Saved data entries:
╭──

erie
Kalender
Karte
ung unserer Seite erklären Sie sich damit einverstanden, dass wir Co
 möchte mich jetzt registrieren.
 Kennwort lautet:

╰──

PROBLEM
Copy each entry exactly, leaving every line as it is.

OUTPUT FOR THIS EXERCISE
erie
Kalender
Karte
ung unserer Seite erklären Sie sich damit einverstanden, dass wir Co
 möchte mich jetzt registrieren.
 Kennwort lautet:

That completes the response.